## Directive 1
In the comment thread, what name is given as the poster of the comment dated July 7, 2006 1:36 PM?

## Page text
— Begin —
Most of us green-leaning folk think of global warming as a tragic result of human activity too long unchecked, not as a conspiracy.

I noticed you chose not to respond to my post in your recent response. It’s so inconvenient when someone argues intelligently about substance without resorting to mischaracterizations that can be refuted. Do you believe there is a role for government policy here, or are the good will of the corporations and market forces sufficient?

Posted by: Walker Willingham at July 7, 2006 1:36 PM
Comment #165477
The passages you characterize as gratuitious are not meant be malicious personal attacks, but rather, merely facetious, toungue-and-cheek heckles. I didn’t intened for the facetious passages you described to be miscondtrued as attacks or taunts.

Yeah right. Same with all the taunts from the left.

What is this featured business? Who decides that?
— End —
[Extracted data entries]
— Begin —
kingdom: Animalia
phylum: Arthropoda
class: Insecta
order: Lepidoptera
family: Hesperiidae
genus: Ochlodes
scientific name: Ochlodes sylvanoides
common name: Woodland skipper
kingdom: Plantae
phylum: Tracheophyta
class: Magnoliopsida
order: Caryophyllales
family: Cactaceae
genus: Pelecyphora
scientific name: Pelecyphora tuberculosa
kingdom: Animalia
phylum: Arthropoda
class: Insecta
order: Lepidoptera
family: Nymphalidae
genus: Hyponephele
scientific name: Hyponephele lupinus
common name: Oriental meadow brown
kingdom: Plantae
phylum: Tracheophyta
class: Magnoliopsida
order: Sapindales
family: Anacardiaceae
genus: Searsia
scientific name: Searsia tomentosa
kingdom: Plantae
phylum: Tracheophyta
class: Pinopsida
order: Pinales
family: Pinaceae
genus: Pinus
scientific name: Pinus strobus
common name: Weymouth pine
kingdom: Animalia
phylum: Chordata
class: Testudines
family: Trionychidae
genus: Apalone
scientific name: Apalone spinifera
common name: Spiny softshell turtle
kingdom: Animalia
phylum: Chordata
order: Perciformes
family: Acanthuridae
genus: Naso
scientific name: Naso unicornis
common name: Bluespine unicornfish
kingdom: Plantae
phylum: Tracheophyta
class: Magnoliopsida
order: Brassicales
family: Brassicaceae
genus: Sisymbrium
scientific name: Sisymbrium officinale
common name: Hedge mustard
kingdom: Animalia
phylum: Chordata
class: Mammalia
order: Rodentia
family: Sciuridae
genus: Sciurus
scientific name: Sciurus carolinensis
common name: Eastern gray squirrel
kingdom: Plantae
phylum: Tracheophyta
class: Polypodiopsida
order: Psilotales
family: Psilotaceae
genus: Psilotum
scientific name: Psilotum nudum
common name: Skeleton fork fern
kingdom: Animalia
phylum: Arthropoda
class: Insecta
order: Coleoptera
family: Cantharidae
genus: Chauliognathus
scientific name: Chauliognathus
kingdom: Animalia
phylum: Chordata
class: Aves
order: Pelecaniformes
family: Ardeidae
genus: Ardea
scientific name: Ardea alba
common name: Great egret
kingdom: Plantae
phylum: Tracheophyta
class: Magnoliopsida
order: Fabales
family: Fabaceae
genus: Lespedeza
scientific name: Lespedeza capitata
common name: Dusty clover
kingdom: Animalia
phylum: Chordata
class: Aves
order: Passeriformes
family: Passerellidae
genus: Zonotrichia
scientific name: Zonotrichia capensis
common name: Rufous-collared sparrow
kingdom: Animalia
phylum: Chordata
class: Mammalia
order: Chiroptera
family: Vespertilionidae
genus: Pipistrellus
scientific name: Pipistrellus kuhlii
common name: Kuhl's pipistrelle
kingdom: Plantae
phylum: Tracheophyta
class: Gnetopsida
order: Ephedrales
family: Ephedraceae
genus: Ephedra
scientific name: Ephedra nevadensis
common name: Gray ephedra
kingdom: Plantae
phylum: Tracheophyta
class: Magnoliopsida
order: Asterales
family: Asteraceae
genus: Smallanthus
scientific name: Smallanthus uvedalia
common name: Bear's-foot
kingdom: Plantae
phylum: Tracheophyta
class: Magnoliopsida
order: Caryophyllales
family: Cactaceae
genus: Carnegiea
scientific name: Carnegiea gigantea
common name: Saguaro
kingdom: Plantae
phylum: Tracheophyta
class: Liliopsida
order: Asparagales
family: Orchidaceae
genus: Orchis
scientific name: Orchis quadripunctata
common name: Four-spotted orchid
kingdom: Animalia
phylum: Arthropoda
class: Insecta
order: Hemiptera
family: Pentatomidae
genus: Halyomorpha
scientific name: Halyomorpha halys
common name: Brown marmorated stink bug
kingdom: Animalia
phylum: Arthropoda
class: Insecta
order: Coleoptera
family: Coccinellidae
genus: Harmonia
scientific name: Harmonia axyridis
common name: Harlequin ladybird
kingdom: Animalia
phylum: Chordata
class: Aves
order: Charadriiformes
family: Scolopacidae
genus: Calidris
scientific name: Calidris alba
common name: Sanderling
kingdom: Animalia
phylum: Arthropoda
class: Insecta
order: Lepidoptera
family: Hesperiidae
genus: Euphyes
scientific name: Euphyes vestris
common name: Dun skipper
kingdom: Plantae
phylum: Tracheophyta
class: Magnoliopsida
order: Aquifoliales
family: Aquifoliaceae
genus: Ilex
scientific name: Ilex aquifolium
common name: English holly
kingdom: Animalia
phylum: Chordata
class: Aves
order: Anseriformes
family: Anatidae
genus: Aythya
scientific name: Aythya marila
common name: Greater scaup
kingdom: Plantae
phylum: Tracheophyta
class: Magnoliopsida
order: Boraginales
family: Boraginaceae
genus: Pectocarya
— End —
## Directive 2
In the rows, take the lines starting with the line containing "scientific name: Sciurus carolinensis" and going on through the line containing "family: Ardeidae", and substitute "division" for "phylum", leaving everything else unchanged. Return only those lines.

## Exercise solution 1
Walker Willingham

## Exercise solution 2
scientific name: Sciurus carolinensis
common name: Eastern gray squirrel
kingdom: Plantae
division: Tracheophyta
class: Polypodiopsida
order: Psilotales
family: Psilotaceae
genus: Psilotum
scientific name: Psilotum nudum
common name: Skeleton fork fern
kingdom: Animalia
division: Arthropoda
class: Insecta
order: Coleoptera
family: Cantharidae
genus: Chauliognathus
scientific name: Chauliognathus
kingdom: Animalia
division: Chordata
class: Aves
order: Pelecaniformes
family: Ardeidae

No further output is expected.